→ Written exercise A
Please duplicate the records from the start through the line containing "green square: moved 39 px left", leaving out the pictures.

→ Text to read
--
Written by Evan Schuman
November 8th, 2012

Price-match programs have, for decades, been a standard tool for retaining existing customers and potentially attracting tire-kickers by giving them a reason to not fear your pricing. But PayPal is creatively using the program to acquire new customers, and it is using its retail partners’ ludicrous price-match restrictions as the path to do it.

At a glance, retailers might be inclined to dismiss this price match as something akin to what Visa, MasterCard, American Express or Diner’s Club might offer and not at all related to what a retail chain might do. Although PayPal is indeed a payment device, its in-store retail efforts—where PayPal offers to handle POS purchases at Home Depot, JCPenney, Abercrombie & Fitch, Toys”R”Us, Foot Locker and Barnes & Noble, among others—make it something that can’t be so easily dismissed. For the doubters out there, note that the program stresses it covers both in-store and online purchases.

From PayPal’s perspective, this is a potential goldmine. The program is only slated to run from November 1 through December 31—and it does the usual exclusion of Thanksgiving, Black Friday and Cyber Monday one-day sales—so its calendar exposure is capped, but the names of new customers last forever.

Speaking of exposure limits, this program shares a lot with rebate psychology. Most customers won’t bother to use the rebates, but they’ll appreciate that the price protections are there. How many customers will bother to see if someone else is charging less after they’ve made a purchase? And to then find an ad somewhere to prove it, fill out a non-tiny form and attach the evidence? And to provide full name, address, phone number, E-mail address, full item name and description, brand, purchase price, model number, purchase date and PayPal transaction ID? And to then scan in and attach the itemized receipt, along with the copy of the ad showing the lower price. Oh, and they have only 10 days after the ad runs to file all this material. And the refund is capped at $250 per item and $1,000 total. The sale date must also be within 30 days after the purchase.
--
[Collected data entries]
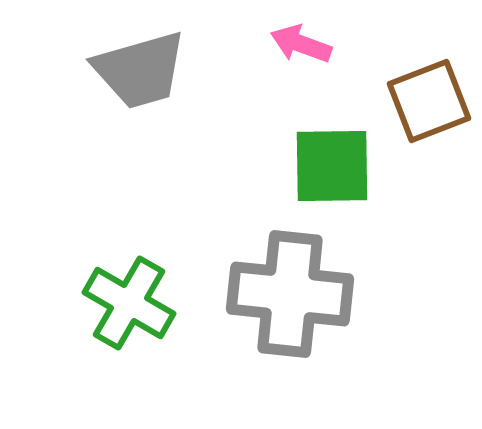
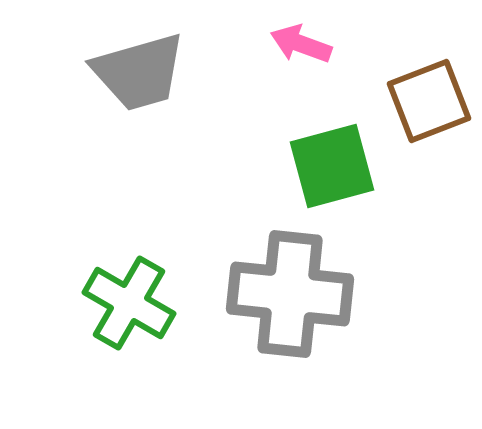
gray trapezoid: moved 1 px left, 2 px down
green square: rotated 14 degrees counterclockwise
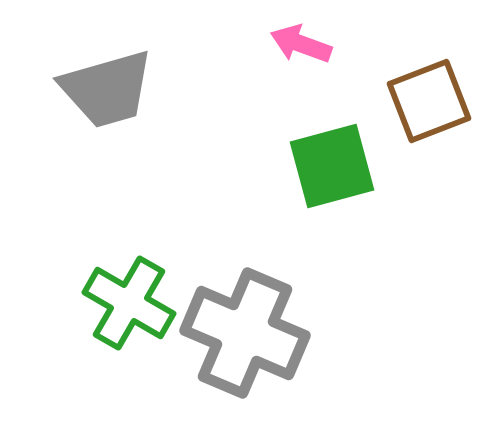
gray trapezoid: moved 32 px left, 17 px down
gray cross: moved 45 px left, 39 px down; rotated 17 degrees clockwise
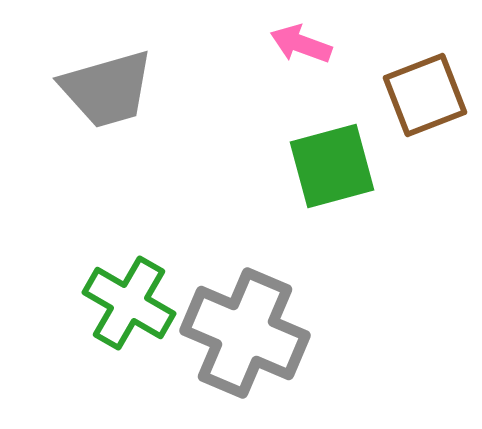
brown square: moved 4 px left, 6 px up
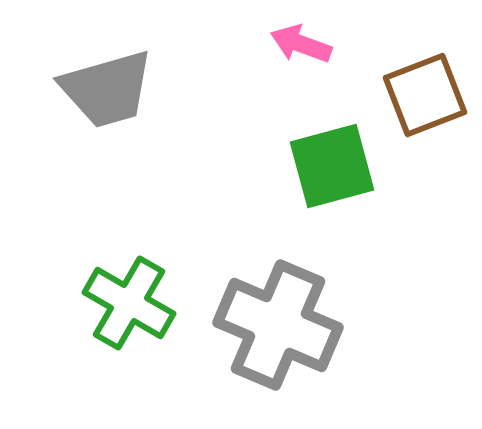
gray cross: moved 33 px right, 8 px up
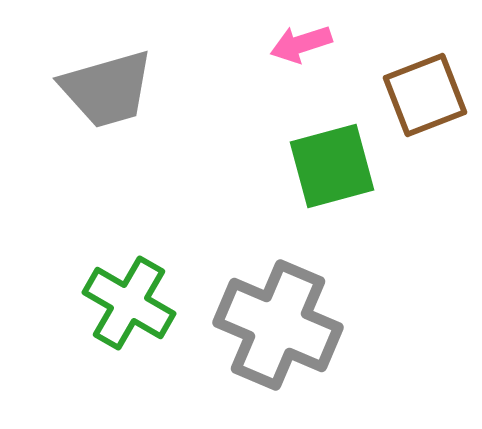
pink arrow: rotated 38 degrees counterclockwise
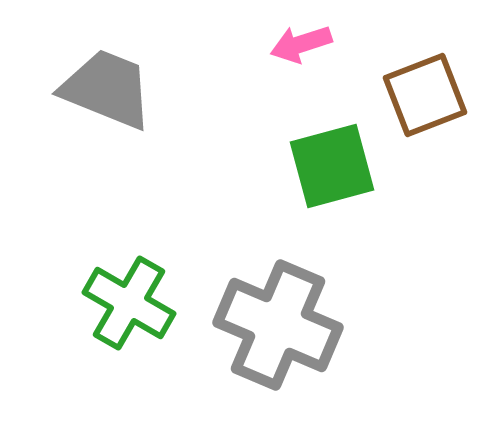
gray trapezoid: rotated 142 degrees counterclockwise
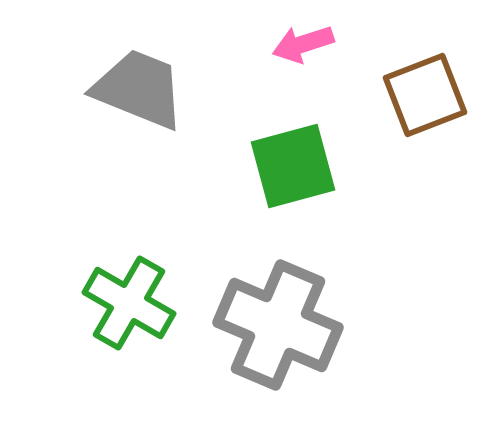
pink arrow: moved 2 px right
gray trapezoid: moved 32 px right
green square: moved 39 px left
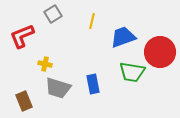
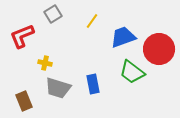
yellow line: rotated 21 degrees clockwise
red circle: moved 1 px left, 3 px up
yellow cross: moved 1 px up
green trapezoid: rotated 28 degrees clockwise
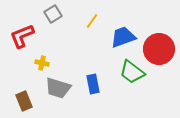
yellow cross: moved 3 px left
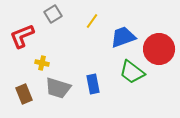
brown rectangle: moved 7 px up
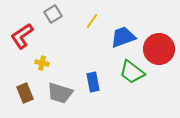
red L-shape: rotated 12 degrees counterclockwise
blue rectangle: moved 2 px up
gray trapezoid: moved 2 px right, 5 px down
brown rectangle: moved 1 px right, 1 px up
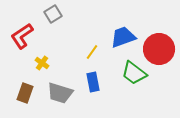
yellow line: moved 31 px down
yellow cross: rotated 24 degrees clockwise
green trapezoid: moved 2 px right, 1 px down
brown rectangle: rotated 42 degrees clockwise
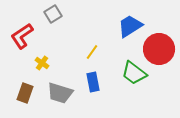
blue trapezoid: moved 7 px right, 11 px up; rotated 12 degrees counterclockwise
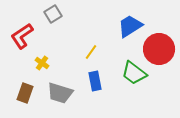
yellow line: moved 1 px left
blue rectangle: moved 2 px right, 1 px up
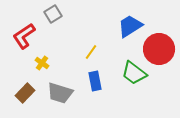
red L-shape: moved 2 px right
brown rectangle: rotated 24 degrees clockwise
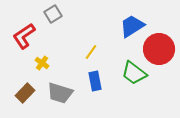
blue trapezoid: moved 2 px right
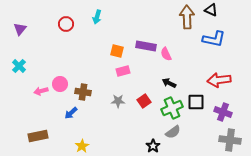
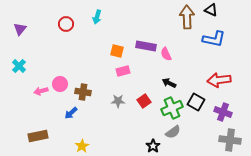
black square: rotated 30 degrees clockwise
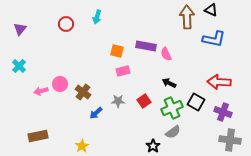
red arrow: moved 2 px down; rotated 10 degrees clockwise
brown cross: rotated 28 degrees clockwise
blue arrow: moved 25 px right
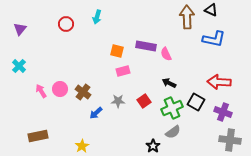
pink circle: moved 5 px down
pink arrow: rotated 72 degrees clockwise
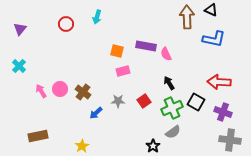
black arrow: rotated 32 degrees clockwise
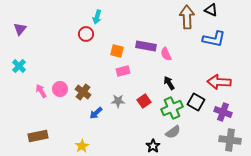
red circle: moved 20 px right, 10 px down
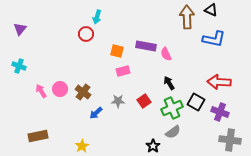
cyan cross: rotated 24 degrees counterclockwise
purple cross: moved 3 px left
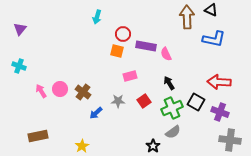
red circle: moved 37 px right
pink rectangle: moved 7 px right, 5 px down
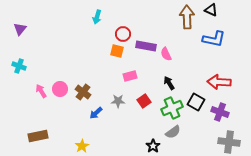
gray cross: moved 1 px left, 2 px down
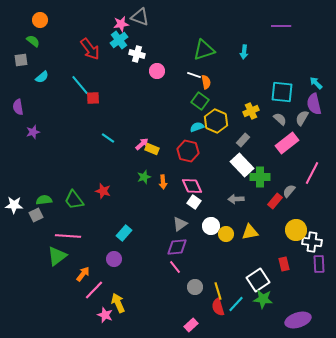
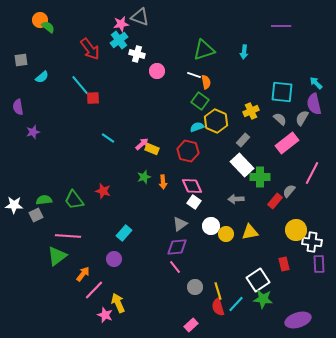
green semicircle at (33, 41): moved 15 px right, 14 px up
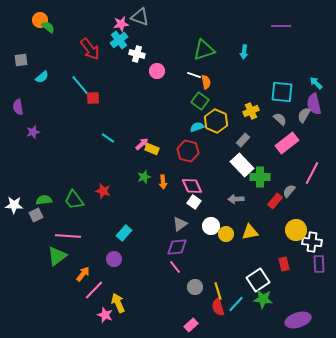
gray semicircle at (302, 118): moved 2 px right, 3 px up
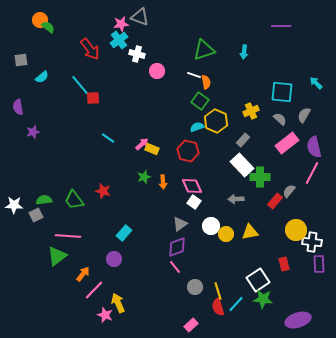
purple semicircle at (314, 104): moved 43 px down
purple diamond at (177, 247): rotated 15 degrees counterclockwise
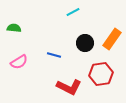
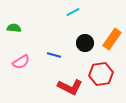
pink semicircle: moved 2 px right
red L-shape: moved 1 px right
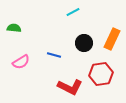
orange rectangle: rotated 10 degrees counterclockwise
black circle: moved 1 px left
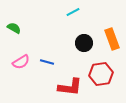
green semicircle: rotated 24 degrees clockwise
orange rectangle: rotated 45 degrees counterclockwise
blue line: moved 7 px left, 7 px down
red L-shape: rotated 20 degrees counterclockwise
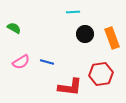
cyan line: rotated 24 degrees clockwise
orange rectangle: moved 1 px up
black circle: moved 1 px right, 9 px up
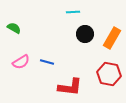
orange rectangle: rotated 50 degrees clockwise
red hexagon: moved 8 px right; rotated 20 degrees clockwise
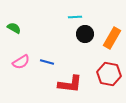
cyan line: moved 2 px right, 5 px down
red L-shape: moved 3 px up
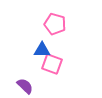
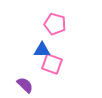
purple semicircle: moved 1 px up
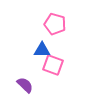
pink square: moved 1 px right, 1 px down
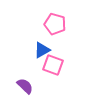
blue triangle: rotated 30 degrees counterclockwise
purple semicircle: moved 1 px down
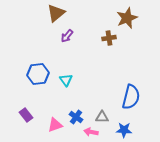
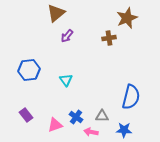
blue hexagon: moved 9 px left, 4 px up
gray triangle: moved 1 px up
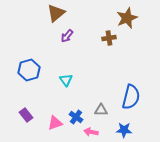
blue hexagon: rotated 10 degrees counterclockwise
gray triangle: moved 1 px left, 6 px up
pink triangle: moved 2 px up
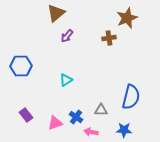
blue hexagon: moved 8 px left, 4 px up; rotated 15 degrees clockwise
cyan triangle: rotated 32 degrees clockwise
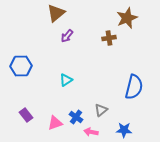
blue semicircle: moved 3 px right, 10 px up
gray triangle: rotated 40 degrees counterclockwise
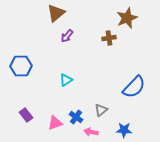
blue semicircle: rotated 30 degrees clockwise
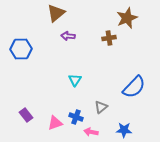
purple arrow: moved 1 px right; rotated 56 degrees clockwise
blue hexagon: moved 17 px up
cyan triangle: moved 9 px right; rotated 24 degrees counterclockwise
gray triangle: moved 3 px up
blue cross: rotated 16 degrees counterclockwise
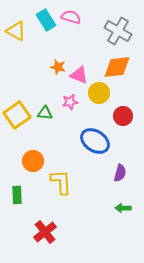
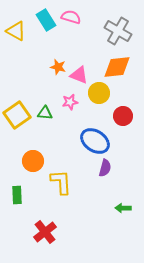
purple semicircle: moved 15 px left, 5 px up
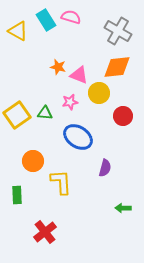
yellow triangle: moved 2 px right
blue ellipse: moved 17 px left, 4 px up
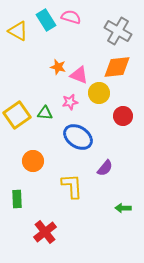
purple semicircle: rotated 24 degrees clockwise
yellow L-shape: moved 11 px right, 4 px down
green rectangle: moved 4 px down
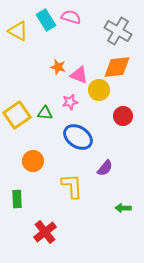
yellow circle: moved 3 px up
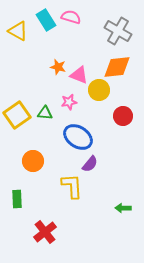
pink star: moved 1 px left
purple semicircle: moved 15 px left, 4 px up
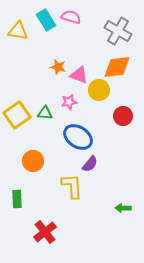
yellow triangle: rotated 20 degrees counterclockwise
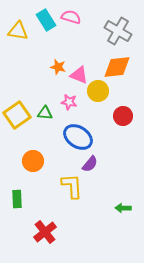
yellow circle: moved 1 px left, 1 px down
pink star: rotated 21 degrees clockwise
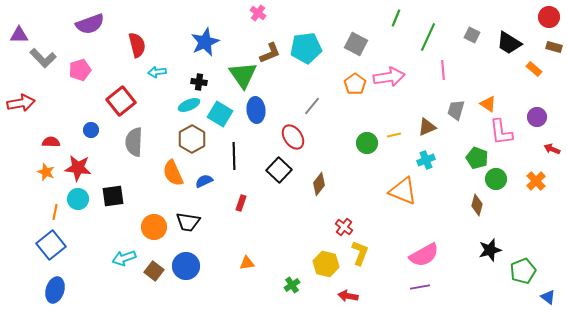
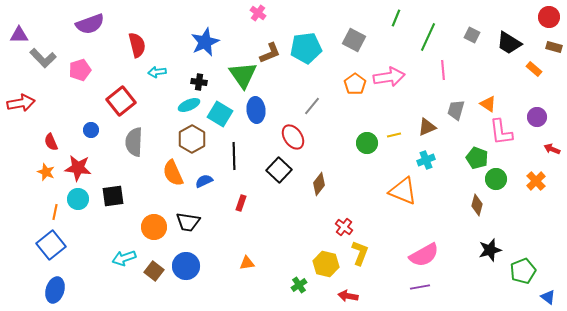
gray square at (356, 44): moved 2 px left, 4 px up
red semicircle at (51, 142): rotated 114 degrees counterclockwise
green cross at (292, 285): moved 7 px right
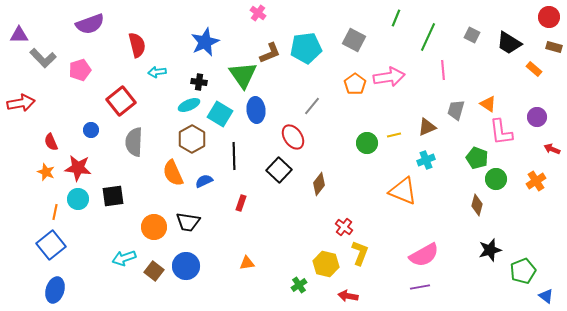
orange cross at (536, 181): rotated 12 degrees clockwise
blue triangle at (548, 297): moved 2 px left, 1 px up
--
→ Written exercise B
Set down the stretch of the PayPal price-match article from "Speaking of exposure" through "after the purchase.".

→ Task answer A
gray trapezoid: moved 1 px left, 2 px down
green square: rotated 14 degrees counterclockwise
gray trapezoid: moved 32 px left, 17 px down
gray cross: moved 45 px left, 39 px down; rotated 17 degrees clockwise
brown square: moved 4 px left, 6 px up
gray cross: moved 33 px right, 8 px up
pink arrow: rotated 38 degrees counterclockwise
gray trapezoid: rotated 142 degrees counterclockwise
pink arrow: moved 2 px right
gray trapezoid: moved 32 px right
green square: moved 39 px left

→ Task answer B
Speaking of exposure limits, this program shares a lot with rebate psychology. Most customers won’t bother to use the rebates, but they’ll appreciate that the price protections are there. How many customers will bother to see if someone else is charging less after they’ve made a purchase? And to then find an ad somewhere to prove it, fill out a non-tiny form and attach the evidence? And to provide full name, address, phone number, E-mail address, full item name and description, brand, purchase price, model number, purchase date and PayPal transaction ID? And to then scan in and attach the itemized receipt, along with the copy of the ad showing the lower price. Oh, and they have only 10 days after the ad runs to file all this material. And the refund is capped at $250 per item and $1,000 total. The sale date must also be within 30 days after the purchase.